## TRY IT
Print all the records below exactly as they stand, but leave out the pictures.

## DATASET ENTRIES
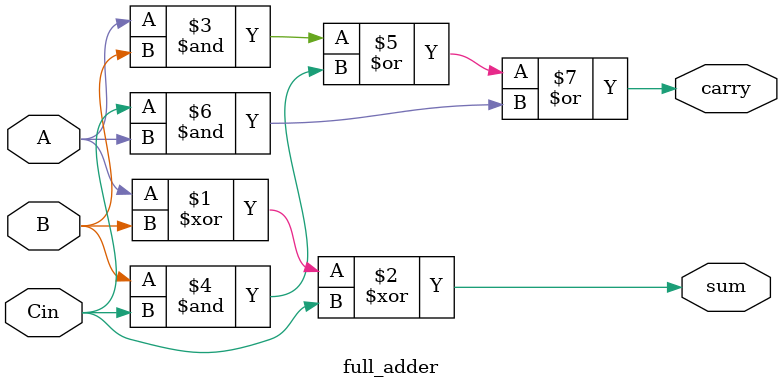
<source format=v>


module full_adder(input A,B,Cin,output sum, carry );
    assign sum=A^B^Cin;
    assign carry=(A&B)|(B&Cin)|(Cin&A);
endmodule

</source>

## RESPONSE
<source format=v>


module full_adder(input A,B,Cin,output sum, carry );
    assign sum=A^B^Cin;
    assign carry=(A&B)|(B&Cin)|(Cin&A);
endmodule

</source>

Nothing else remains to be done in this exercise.